• _Page extract_:
◆ ◆ ◆
I just watched TV today. I've noticed a sliding gradient of talk-TV shows. At the bottom, is Jerry Springer. You know, somebody's ho's been cheatin' on him, and dayyyumed if there ain't gonna be some big brawl in which half the noise is beeping and half the screen is full of securtiy.
Next on the list is Maury. At first, I fell for it's guise as a serious talk-TV show. But no. It is not. It is just Jerry Springer dressed up as intelligent. They still have secret paternity tests in which the drama is played out for maximum effect while we, the romans, get to chant and cheer while the proverbial lions of strife draw in for the kill. I actually turned it off at one point, I think there's a limit to how much of someone's personal life should be broadcast on international television. The subject was quite good though, I had quite an admiration for the guy in question. The man had decided that regardless of the results of the paternity test, he would stay with his significant other and her child. What I saw as impressive though was that she was only his fiancee. I mean really, he would be within rights to just up and leave, but he didn't. I admire that kind of commitment. When the woman found out, she ran off the stage, while the man reaffirmed his decision. As he held her in his arms offstage and told her how much he loved her, I couldn't help but realise that there was a camera crew surrounding them. It's kinda like: "Dude, give them a little bit of space?" Cripes. I can see why people freak out at the paparazzi like they do, I think having your worst moments filmed for people's interest is kinda messed up, needless to say enraging. I just switched the channel, with the slightest waft of shame for having watched Maury.
And then, at the top, is Doctor Phil. He's a classy guy, like a big loveable Texas teddy bear. Not to mention he reminds me of Nexus, who has earned the nickname "Dr. Phil" for his compassionate and caring nature. And that he likes to help people. I couldn't think of a decent adjective for that. At any rate, the topic of the day was commitment. And commitment-phobes. Interesting subject, not limited to just men, from the looks of it. It's a tricky fear, really. I think I'm a little young to be properly affected by it, or at least deal with it. But then, I could be wrong. I suppose the only fear I'd have is that if I got married it'd be to the wrong person and it'd all just fall apart or something. But luckily, I've got the redemptive love of Jesus in my life to give me a bit of a wake-up call and say: "Hey, I'd be there to help both of you work through any problems." I think when God left infidelity as the only excuse to get a divorce (And not even that, really, if you take what Jesus' said.) that that says a lot about marriage. That if God is present, two people can work through any problem together. Maybe I'm just showing some sort of naivete with that kind of talk, perhaps it's the truth, but in either case, I think he meant what he said, and that two people that had become joined wouldn't have to be caged to unhappiness for the rest of their lives. That fresh starts could be made, and love long dead could be resurrected. I think so, anyway. Is his arm too short?
◆ ◆ ◆
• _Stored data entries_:
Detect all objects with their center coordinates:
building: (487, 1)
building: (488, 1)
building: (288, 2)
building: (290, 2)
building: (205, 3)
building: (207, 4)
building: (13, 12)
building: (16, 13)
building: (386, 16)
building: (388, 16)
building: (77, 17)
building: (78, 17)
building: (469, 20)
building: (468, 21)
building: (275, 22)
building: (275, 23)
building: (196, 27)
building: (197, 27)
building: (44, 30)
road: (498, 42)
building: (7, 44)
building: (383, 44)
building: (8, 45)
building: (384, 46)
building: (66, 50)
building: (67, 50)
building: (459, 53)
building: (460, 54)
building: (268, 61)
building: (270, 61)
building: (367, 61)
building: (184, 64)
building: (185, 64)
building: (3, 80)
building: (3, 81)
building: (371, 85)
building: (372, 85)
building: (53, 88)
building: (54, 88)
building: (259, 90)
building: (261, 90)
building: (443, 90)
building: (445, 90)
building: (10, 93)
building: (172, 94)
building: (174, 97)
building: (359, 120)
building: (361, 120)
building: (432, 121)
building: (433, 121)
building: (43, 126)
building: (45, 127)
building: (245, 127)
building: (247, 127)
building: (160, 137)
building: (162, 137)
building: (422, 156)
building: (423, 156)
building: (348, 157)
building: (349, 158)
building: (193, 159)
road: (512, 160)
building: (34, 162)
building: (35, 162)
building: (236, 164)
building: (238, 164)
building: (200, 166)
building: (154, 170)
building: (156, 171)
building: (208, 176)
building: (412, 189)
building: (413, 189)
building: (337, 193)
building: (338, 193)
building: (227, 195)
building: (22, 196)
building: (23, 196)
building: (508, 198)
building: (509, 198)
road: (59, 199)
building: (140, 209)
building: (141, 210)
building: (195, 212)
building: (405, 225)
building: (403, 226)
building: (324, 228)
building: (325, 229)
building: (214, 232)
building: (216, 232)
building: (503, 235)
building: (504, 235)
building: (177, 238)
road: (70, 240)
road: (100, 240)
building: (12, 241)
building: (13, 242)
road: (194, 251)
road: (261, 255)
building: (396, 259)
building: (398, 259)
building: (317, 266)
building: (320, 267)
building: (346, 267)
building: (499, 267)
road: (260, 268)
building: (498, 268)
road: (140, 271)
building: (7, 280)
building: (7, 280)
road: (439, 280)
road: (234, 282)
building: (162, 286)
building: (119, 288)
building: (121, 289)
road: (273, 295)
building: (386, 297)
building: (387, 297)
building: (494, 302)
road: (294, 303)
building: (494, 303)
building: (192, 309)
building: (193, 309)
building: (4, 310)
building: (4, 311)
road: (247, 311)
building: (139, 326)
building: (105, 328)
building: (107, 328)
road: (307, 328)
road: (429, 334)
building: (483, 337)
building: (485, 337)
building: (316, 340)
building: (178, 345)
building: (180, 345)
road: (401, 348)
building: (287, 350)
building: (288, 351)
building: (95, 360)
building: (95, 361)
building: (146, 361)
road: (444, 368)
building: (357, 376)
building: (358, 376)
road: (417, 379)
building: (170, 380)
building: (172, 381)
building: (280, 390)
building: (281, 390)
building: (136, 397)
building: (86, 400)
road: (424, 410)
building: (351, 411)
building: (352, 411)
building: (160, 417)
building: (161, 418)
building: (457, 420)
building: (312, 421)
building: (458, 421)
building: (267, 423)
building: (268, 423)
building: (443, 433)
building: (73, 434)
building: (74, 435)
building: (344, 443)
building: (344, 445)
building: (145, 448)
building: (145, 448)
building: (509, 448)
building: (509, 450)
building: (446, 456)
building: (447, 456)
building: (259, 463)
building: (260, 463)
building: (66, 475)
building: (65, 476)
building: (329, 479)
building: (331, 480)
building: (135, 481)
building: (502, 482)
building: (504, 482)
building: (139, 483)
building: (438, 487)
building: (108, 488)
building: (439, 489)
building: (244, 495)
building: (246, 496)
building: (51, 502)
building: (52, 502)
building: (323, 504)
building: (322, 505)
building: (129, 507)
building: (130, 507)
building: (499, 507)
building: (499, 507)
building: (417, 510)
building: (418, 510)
◆ ◆ ◆
• _Parts of the exercise_:
a. Repeat the talk-show post from "I just watched" to "full of securtiy.".
b. In the talk-show post, why does the writer admire the man on Maury?
The records have nothing to do with the talk-show post.

• _Answers for this exercise_:
a.
I just watched TV today. I've noticed a sliding gradient of talk-TV shows. At the bottom, is Jerry Springer. You know, somebody's ho's been cheatin' on him, and dayyyumed if there ain't gonna be some big brawl in which half the noise is beeping and half the screen is full of securtiy.

b. He decided to stay with his significant other and her child whatever the paternity test showed. The writer found this impressive because she was only his fiancee, so he would have been within his rights to leave, but he didn't.